Exhibit 5.1
RICHARDSON & PATEL
10900 Wilshire Blvd.
Suite 500
Los Angeles, California 90024
Telephone (310) 208-1182
Facsimile (310) 208-1154
December 23, 2008
Derycz Scientific, Inc.
10990 Wilshire Boulevard
Suite 1410
Los Angeles, California 90024
Re: | Post-Effective Amendment No. 1 to Registration Statement on Form S-1, File No. 333-148392 |
Ladies and Gentlemen:
We have acted as counsel to Derycz Scientific, Inc., a Nevada corporation (the “Company”), in connection with the registration with the Securities and Exchange Commission (the “Commission”) on Form S-1 of 5,568,750 shares of the Company’s common stock, par value $0.001 (the “Shares”), 3,712,500 of which have been issued to certain selling stockholders and 1,856,250 shares of which may be issued to certain selling stockholders upon the exercise of certain warrants.

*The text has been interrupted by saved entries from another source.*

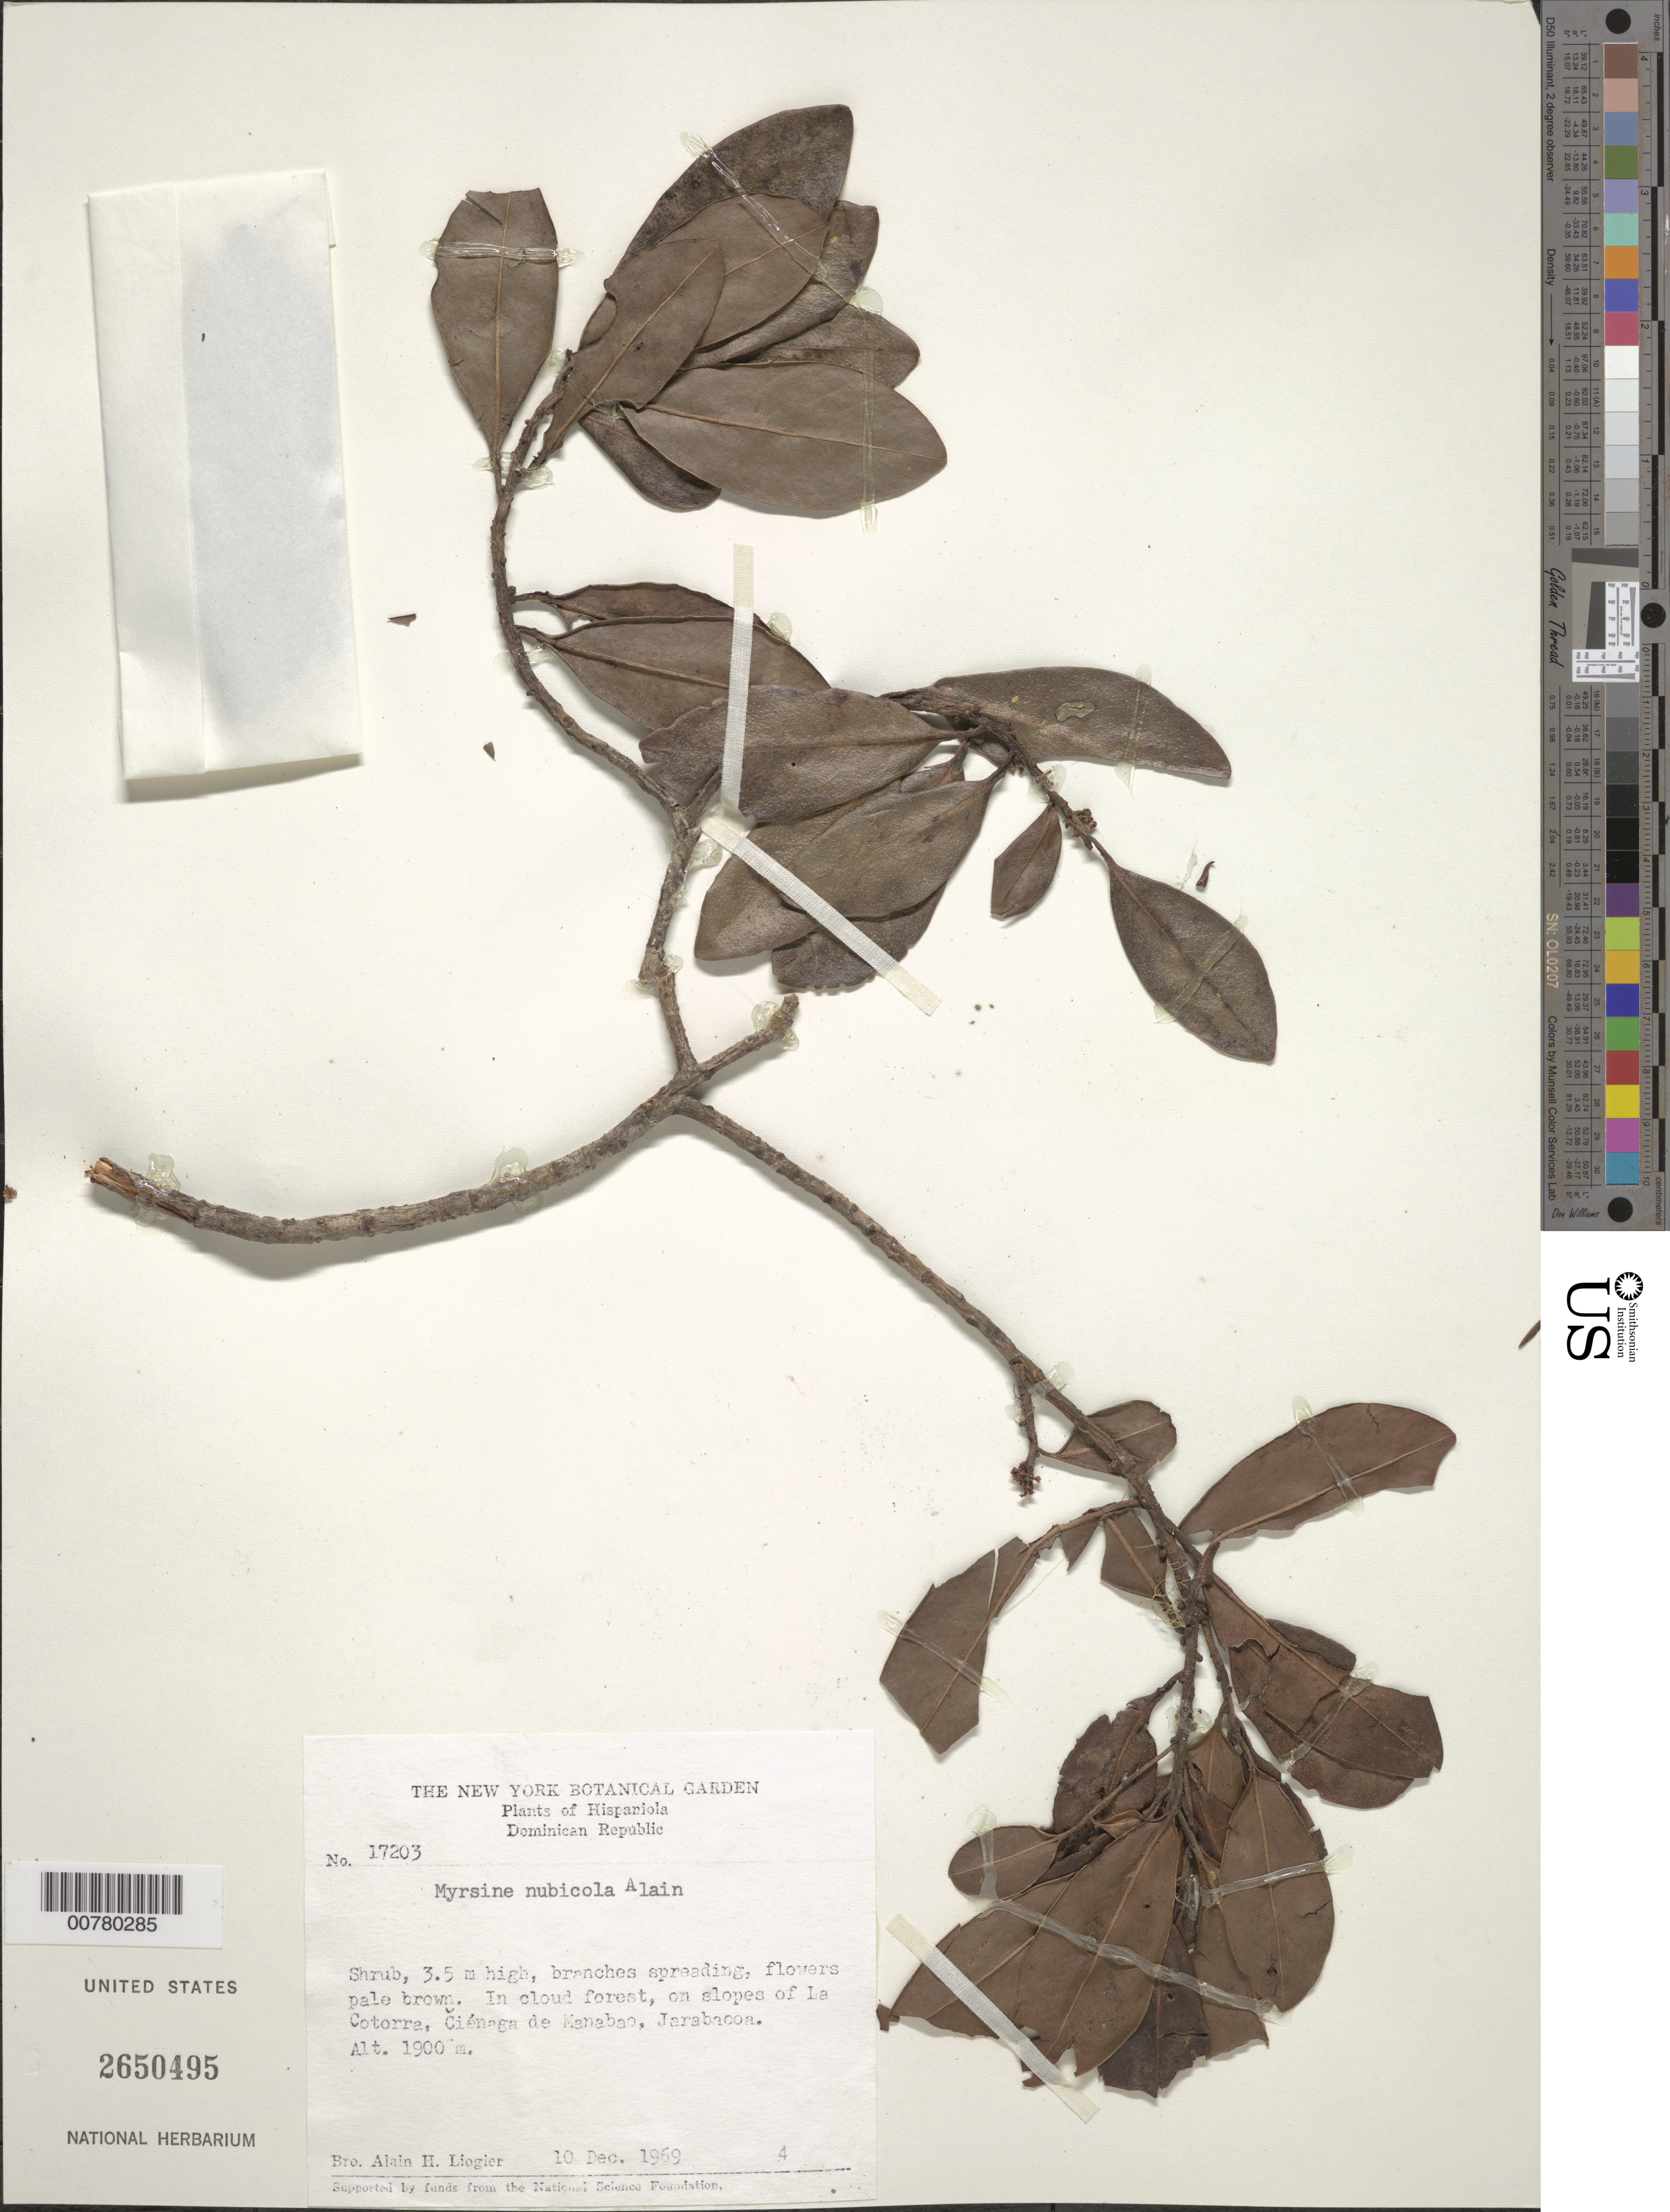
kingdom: Plantae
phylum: Tracheophyta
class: Magnoliopsida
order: Ericales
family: Primulaceae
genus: Myrsine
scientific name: Myrsine nubicola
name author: Alain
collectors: A. H. Liogier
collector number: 17203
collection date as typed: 10 Dec 1969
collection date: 1969-12-10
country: Dominican Republic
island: Hispaniola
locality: Jarabacoa, Cienaga de Manabao, on slopes of La Cotorra.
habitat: In cloud forest.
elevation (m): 1900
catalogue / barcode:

In connection with this registration, we have reviewed the proceedings of the Board of Directors of the Company relating to the registration and the issuance (or proposed issuance) of the Shares, the Company’s Certificate of Incorporation and all amendments thereto, the Bylaws of the Company and all amendments thereto, and such other documents and matters as we have deemed necessary to render the following opinion.
Based upon that review, it is our opinion that the Shares now issued are legally issued, fully paid and non-assessable and the Shares that may be issued upon the exercise of the warrants will be legally issued, fully paid, and non-assessable under Nevada law, including the statutory provisions, all applicable provisions of the Nevada Constitution and all reported judicial decisions interpreting those laws.
We hereby consent to the use of this opinion in the registration statement filed with the Commission in connection with the registration of the Shares and to reference to our firm under the heading “Legal Matters” in the registration statement and the prospectus included therein.